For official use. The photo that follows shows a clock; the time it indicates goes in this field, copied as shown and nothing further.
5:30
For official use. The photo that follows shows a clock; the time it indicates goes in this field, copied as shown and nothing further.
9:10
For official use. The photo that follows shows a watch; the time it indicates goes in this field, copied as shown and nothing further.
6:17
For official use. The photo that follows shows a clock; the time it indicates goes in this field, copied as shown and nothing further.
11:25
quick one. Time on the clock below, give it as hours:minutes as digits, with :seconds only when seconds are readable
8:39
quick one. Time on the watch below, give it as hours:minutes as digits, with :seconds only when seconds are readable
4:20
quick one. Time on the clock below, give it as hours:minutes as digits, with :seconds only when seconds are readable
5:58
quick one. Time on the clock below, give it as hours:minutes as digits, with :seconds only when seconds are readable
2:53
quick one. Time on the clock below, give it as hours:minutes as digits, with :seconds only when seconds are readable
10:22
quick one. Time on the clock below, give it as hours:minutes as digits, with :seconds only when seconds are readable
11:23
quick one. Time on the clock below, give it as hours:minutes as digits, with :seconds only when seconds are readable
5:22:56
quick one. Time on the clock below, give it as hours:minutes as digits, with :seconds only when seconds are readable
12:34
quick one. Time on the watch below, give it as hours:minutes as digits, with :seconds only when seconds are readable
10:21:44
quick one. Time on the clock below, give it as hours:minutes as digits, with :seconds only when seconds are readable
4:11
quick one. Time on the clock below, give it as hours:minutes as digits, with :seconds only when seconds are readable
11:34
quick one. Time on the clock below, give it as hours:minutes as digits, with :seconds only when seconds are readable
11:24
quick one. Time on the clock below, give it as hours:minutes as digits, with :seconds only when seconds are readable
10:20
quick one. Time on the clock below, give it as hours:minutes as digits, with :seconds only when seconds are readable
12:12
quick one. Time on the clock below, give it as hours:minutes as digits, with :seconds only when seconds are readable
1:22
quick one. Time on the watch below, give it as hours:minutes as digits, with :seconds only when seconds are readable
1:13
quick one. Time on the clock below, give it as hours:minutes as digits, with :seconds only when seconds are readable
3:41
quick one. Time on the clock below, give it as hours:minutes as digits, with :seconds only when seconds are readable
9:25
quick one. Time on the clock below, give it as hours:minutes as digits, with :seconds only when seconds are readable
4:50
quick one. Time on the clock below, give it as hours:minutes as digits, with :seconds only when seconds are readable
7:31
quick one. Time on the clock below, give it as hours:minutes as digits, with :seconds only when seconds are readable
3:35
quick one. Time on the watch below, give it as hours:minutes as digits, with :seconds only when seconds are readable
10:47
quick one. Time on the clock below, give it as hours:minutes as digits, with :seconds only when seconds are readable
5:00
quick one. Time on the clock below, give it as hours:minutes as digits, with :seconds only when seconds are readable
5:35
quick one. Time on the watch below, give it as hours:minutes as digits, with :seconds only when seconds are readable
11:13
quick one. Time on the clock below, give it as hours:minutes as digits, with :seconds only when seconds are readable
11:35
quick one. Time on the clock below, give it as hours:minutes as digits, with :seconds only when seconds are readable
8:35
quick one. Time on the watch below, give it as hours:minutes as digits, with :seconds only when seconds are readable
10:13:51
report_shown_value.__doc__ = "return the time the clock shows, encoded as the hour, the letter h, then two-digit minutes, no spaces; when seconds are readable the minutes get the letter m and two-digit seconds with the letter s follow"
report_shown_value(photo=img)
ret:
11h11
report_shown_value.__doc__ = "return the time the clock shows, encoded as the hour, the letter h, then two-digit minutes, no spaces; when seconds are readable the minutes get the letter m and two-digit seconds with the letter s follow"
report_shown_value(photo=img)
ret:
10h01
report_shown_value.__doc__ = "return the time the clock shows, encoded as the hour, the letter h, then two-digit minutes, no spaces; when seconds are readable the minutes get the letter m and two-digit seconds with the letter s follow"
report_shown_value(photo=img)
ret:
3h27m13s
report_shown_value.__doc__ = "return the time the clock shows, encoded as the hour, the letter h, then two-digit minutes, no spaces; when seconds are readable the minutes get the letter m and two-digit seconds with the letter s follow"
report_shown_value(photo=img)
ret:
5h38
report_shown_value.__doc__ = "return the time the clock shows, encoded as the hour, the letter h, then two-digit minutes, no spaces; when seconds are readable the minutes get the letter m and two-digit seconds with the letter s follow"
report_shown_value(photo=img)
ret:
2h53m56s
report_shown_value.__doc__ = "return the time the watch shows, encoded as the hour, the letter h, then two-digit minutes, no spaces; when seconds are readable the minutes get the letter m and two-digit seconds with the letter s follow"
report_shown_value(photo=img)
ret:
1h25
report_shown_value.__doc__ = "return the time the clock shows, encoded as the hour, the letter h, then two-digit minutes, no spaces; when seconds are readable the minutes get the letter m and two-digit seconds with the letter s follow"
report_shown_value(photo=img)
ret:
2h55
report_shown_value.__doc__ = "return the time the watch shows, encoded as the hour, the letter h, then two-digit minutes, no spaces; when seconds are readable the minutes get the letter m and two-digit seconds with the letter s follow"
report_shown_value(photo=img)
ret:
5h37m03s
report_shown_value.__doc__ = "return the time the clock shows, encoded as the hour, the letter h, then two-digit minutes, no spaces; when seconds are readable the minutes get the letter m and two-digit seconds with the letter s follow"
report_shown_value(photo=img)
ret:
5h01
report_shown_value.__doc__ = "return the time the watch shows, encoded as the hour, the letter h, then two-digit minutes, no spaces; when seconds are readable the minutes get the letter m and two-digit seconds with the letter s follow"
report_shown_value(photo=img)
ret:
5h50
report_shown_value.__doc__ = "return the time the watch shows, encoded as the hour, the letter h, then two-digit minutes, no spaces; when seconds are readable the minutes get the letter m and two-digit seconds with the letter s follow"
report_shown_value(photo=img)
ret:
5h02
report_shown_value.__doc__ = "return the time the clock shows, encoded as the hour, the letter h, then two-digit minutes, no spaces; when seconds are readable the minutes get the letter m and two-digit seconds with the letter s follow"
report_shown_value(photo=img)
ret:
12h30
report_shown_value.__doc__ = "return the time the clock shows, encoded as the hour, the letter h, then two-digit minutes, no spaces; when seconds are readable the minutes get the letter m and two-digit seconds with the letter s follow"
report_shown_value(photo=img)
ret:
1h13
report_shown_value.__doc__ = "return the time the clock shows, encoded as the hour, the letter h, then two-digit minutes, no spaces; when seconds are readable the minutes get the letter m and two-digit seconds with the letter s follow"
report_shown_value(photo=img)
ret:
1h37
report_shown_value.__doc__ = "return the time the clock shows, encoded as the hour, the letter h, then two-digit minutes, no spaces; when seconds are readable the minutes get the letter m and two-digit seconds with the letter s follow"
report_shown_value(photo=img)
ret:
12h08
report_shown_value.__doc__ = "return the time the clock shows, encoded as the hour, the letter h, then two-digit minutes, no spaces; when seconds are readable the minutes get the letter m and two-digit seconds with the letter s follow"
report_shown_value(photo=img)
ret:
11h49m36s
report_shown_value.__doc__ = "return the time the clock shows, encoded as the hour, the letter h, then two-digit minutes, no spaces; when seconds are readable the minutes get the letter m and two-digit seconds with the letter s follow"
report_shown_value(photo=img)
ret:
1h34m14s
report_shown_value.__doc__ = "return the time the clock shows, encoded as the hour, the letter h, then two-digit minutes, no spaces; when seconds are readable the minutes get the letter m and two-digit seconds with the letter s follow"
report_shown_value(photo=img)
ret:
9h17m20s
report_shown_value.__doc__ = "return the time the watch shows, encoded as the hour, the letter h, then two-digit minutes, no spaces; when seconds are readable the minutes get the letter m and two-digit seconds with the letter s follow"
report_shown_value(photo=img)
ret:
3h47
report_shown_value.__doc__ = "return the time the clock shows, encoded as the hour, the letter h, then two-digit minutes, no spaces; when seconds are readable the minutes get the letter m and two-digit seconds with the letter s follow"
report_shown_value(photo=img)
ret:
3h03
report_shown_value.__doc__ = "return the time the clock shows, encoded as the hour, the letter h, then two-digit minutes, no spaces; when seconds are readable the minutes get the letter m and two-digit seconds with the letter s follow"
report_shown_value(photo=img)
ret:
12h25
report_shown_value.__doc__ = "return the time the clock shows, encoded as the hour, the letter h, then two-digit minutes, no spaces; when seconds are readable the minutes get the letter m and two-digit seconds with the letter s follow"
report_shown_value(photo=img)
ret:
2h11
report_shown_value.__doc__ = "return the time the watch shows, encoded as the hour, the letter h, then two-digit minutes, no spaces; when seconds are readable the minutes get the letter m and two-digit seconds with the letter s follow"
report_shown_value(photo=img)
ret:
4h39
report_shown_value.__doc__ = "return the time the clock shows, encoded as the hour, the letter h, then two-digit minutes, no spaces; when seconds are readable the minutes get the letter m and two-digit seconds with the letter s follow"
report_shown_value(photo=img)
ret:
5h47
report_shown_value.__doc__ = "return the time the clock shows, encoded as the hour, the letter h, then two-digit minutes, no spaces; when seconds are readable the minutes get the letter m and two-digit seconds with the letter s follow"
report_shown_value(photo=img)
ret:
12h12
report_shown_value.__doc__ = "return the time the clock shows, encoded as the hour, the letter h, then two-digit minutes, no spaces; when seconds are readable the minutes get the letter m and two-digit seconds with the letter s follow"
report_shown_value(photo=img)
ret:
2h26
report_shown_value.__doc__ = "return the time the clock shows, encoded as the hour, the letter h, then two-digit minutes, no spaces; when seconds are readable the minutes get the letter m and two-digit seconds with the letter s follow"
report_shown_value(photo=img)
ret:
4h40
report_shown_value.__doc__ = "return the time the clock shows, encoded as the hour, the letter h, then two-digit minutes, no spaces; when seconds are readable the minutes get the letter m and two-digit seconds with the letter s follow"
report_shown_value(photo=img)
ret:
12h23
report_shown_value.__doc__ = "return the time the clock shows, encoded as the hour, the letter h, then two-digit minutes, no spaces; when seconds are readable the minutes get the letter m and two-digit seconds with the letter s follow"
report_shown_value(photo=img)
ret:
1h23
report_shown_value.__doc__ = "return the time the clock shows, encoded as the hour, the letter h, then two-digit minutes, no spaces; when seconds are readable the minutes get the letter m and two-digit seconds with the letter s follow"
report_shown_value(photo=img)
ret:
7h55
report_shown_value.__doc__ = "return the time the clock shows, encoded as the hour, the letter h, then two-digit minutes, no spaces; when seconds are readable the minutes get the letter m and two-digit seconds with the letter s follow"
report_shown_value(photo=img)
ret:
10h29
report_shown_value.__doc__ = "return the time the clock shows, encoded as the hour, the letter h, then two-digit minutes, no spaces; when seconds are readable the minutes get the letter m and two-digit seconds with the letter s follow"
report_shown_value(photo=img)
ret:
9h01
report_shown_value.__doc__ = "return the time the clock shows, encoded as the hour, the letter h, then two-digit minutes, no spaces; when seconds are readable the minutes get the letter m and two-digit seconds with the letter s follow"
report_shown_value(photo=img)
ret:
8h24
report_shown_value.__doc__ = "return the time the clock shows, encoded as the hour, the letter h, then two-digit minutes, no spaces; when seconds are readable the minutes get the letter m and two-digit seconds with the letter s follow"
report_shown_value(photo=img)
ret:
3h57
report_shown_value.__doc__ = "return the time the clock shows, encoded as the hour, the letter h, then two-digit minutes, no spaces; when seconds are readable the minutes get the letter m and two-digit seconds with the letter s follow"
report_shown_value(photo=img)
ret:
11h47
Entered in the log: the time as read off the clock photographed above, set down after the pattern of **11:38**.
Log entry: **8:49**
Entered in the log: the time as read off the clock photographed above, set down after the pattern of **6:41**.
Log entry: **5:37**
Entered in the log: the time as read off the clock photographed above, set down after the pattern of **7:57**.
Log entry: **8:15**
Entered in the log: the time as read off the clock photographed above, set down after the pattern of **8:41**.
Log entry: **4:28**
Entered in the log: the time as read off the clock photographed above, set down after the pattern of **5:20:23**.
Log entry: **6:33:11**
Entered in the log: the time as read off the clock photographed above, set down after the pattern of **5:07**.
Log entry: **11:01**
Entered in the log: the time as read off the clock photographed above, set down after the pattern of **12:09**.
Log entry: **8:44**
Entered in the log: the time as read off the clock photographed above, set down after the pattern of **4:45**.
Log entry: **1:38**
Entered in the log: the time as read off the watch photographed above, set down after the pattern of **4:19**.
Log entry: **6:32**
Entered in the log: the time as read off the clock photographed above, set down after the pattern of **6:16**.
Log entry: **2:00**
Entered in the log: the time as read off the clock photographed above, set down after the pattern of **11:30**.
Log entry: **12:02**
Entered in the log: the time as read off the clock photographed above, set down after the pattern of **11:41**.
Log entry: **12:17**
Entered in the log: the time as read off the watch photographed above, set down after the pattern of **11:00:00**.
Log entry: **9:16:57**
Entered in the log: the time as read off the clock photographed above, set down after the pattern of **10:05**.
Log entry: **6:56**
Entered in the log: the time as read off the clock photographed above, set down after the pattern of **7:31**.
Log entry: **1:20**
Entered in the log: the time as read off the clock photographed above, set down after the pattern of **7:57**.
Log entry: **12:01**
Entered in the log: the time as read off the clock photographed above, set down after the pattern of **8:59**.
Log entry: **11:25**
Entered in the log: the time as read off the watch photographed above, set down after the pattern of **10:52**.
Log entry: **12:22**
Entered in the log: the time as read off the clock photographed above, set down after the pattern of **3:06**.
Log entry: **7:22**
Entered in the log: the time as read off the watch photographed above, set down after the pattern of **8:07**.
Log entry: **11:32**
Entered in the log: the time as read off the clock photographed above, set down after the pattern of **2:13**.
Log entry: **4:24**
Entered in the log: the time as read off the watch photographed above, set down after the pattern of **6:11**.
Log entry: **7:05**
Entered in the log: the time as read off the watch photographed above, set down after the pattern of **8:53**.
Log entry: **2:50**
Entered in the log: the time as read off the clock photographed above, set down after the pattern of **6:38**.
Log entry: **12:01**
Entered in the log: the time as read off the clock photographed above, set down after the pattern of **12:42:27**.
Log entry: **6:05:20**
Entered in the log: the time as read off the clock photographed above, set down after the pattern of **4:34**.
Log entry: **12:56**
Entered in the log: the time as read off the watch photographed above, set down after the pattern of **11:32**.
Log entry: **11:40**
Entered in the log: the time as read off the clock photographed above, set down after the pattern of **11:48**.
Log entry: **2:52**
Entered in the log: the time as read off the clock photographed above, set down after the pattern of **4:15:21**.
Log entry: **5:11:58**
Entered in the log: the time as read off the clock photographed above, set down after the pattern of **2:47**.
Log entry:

◇ ◇ ◇ ◇ ◇

- **TASK GOAL**
Start at the line containing "pattern of **5:07**." and stop after the line containing "Log entry: **6:56**". Reproduce those lines with "pattern" swapped for "format" and everything else unchanged, and give only those lines.

- **TASK ANSWER**
Entered in the log: the time as read off the clock photographed above, set down after the format of **5:07**.
Log entry: **11:01**
Entered in the log: the time as read off the clock photographed above, set down after the format of **12:09**.
Log entry: **8:44**
Entered in the log: the time as read off the clock photographed above, set down after the format of **4:45**.
Log entry: **1:38**
Entered in the log: the time as read off the watch photographed above, set down after the format of **4:19**.
Log entry: **6:32**
Entered in the log: the time as read off the clock photographed above, set down after the format of **6:16**.
Log entry: **2:00**
Entered in the log: the time as read off the clock photographed above, set down after the format of **11:30**.
Log entry: **12:02**
Entered in the log: the time as read off the clock photographed above, set down after the format of **11:41**.
Log entry: **12:17**
Entered in the log: the time as read off the watch photographed above, set down after the format of **11:00:00**.
Log entry: **9:16:57**
Entered in the log: the time as read off the clock photographed above, set down after the format of **10:05**.
Log entry: **6:56**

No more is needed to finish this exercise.